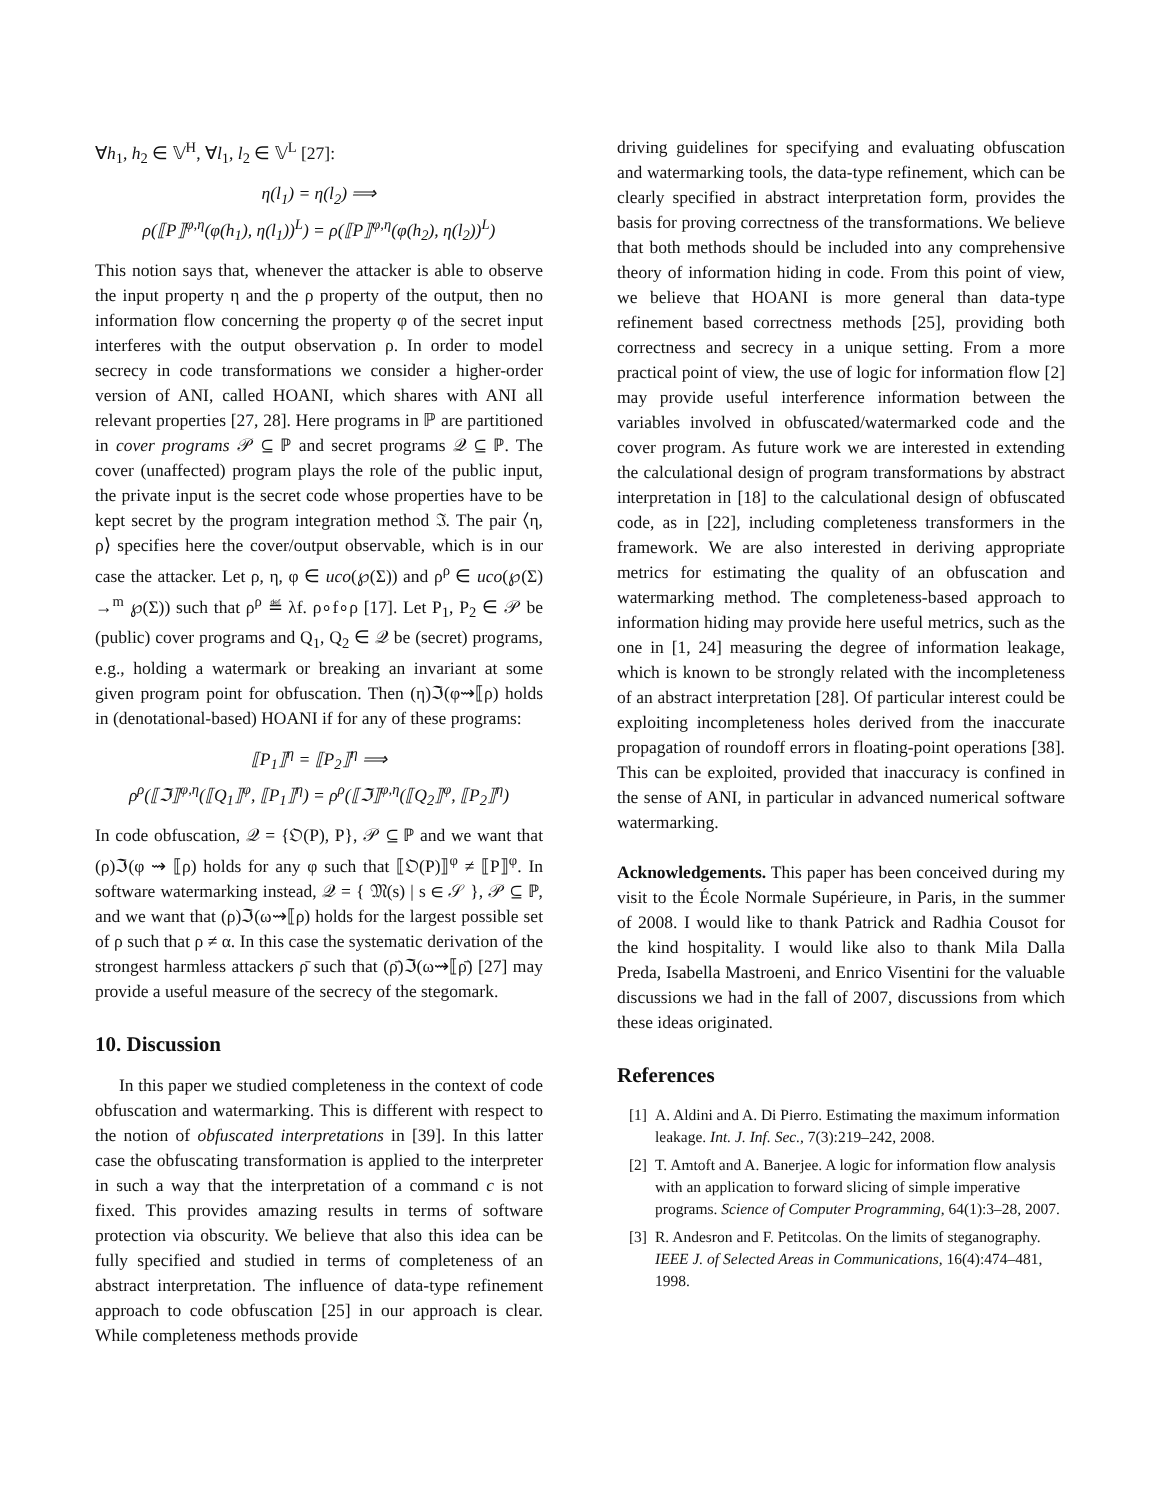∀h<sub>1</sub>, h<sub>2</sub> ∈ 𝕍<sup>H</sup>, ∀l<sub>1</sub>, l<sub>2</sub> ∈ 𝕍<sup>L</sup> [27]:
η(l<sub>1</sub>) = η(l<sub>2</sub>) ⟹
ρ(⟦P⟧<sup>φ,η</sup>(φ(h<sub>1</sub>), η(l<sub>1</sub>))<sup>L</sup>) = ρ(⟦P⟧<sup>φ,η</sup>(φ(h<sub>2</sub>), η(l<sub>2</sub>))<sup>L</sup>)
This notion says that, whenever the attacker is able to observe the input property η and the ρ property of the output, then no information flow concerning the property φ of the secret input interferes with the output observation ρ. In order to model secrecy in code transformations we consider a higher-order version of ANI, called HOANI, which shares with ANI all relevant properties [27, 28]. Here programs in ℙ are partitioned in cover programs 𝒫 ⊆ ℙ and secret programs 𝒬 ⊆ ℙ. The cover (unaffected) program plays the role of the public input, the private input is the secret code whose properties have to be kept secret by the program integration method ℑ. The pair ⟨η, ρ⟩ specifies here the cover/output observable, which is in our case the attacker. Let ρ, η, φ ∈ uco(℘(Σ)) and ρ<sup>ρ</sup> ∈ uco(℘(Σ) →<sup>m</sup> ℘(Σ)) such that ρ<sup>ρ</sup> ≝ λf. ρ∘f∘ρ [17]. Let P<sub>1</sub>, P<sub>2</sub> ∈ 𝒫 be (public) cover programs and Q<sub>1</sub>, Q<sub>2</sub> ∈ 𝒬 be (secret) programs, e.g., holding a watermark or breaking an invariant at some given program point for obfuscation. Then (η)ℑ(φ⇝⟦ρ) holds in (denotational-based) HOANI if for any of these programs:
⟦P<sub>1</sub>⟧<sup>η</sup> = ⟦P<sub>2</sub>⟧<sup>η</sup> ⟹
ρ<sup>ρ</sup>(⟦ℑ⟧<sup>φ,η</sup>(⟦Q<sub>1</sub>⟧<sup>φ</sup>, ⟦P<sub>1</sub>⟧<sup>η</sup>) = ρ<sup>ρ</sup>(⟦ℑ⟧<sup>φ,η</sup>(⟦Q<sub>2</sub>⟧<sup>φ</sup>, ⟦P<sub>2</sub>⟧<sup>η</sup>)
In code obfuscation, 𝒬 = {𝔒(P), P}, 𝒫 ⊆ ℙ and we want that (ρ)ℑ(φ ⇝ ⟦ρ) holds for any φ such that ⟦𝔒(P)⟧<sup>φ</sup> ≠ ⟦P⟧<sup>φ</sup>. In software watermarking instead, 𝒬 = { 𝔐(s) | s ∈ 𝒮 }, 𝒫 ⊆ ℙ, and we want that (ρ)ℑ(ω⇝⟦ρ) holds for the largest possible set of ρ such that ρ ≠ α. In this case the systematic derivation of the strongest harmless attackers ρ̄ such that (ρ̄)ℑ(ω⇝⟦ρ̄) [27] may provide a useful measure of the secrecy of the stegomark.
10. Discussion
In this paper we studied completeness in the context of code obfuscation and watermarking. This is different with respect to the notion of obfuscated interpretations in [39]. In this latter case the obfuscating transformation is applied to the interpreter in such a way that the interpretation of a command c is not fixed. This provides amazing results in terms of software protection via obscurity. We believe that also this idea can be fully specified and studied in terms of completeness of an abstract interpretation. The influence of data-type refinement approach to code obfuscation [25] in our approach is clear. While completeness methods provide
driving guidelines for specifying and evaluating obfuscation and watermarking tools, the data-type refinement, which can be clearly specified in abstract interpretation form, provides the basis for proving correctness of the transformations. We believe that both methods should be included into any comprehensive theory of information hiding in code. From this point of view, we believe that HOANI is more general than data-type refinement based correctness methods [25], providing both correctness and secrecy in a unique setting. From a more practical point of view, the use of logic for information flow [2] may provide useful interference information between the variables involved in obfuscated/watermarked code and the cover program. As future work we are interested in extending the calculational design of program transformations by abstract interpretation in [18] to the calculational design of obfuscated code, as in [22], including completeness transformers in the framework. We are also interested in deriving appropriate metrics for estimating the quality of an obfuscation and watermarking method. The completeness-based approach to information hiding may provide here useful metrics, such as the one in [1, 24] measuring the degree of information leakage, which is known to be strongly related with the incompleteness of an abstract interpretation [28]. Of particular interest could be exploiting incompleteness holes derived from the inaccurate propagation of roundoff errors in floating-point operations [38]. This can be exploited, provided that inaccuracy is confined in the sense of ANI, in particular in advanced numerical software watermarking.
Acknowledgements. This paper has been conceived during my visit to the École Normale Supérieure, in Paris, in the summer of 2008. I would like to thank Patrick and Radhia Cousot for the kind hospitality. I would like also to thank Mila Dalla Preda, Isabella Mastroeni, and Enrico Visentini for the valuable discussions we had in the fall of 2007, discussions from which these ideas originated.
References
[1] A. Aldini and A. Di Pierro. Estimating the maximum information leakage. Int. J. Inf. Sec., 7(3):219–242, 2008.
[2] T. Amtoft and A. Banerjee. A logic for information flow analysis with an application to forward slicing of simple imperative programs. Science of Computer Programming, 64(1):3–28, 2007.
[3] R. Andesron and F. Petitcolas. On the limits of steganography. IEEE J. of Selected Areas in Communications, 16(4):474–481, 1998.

--

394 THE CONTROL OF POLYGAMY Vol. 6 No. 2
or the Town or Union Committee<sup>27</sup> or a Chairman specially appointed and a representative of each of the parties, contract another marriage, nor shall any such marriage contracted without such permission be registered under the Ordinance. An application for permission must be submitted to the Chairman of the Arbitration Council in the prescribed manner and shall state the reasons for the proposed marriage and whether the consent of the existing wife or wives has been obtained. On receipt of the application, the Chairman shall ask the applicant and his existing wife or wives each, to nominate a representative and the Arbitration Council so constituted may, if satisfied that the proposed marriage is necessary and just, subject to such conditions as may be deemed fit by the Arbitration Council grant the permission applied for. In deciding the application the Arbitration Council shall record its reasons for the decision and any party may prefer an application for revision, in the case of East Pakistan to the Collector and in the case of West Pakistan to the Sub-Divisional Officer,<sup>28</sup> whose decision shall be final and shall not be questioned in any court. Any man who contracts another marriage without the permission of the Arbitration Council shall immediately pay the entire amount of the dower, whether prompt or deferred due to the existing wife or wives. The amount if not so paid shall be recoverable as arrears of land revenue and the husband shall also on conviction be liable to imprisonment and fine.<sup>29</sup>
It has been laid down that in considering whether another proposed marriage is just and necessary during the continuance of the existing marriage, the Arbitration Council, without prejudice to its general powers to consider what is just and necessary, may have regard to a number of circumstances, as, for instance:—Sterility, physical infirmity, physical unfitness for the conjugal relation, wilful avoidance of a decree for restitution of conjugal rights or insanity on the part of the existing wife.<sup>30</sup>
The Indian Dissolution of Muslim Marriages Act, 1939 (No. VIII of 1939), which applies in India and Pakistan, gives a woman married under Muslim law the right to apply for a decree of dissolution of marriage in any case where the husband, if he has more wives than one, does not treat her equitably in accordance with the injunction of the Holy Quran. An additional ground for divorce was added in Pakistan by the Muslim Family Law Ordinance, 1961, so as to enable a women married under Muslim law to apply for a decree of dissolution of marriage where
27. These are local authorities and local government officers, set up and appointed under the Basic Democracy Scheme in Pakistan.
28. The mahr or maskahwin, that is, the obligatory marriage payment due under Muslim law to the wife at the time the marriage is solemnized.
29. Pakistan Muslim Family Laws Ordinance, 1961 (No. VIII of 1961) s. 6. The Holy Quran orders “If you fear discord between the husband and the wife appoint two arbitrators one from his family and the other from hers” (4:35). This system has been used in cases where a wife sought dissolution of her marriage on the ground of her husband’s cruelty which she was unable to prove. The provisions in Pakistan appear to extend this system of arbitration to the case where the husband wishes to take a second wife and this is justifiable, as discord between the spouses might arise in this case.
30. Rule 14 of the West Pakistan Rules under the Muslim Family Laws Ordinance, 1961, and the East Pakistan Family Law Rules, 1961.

==

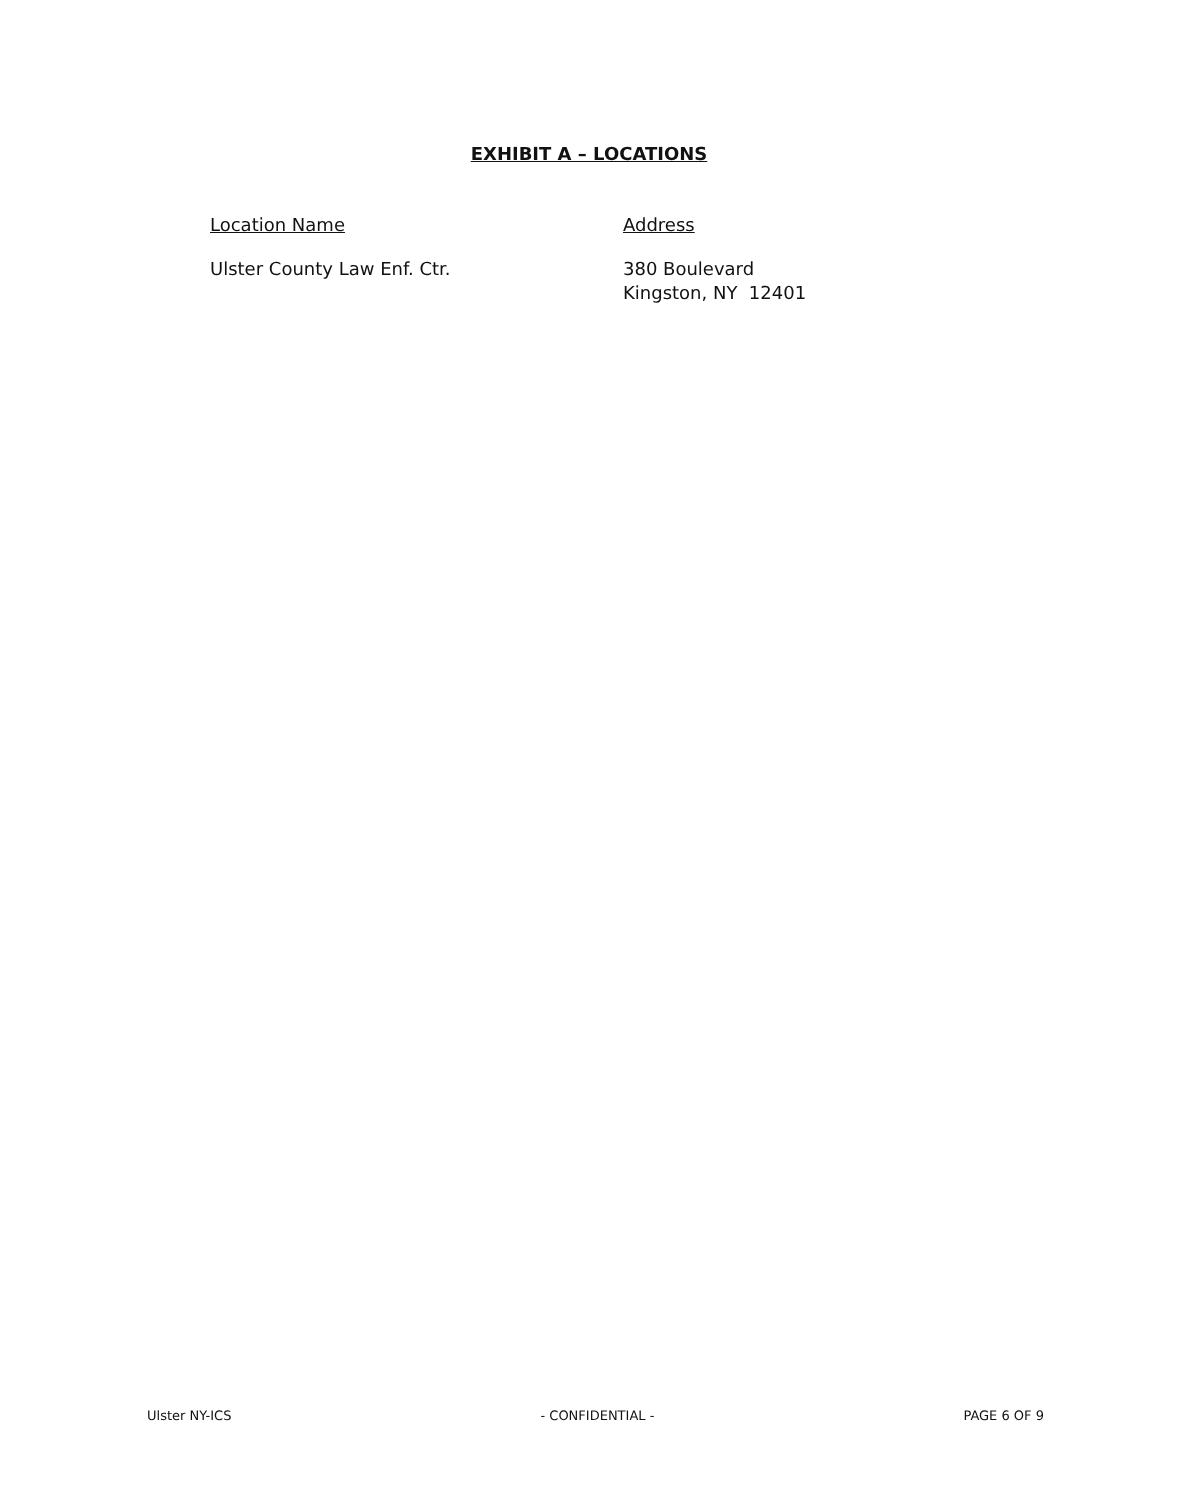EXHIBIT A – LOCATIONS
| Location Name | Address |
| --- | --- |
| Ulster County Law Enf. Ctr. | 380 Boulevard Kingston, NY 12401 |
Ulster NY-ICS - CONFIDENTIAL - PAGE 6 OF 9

### EXERCISE REQUIREMENTS:
Set down, exactly as they appear above, all lines from the one that has "27. These are" down to the one that has "28. The mahr", including those two and no others.

### ANSWER TO THE PROBLEM:
27. These are local authorities and local government officers, set up and appointed under the Basic Democracy Scheme in Pakistan.
28. The mahr or maskahwin, that is, the obligatory marriage payment due under Muslim law to the wife at the time the marriage is solemnized.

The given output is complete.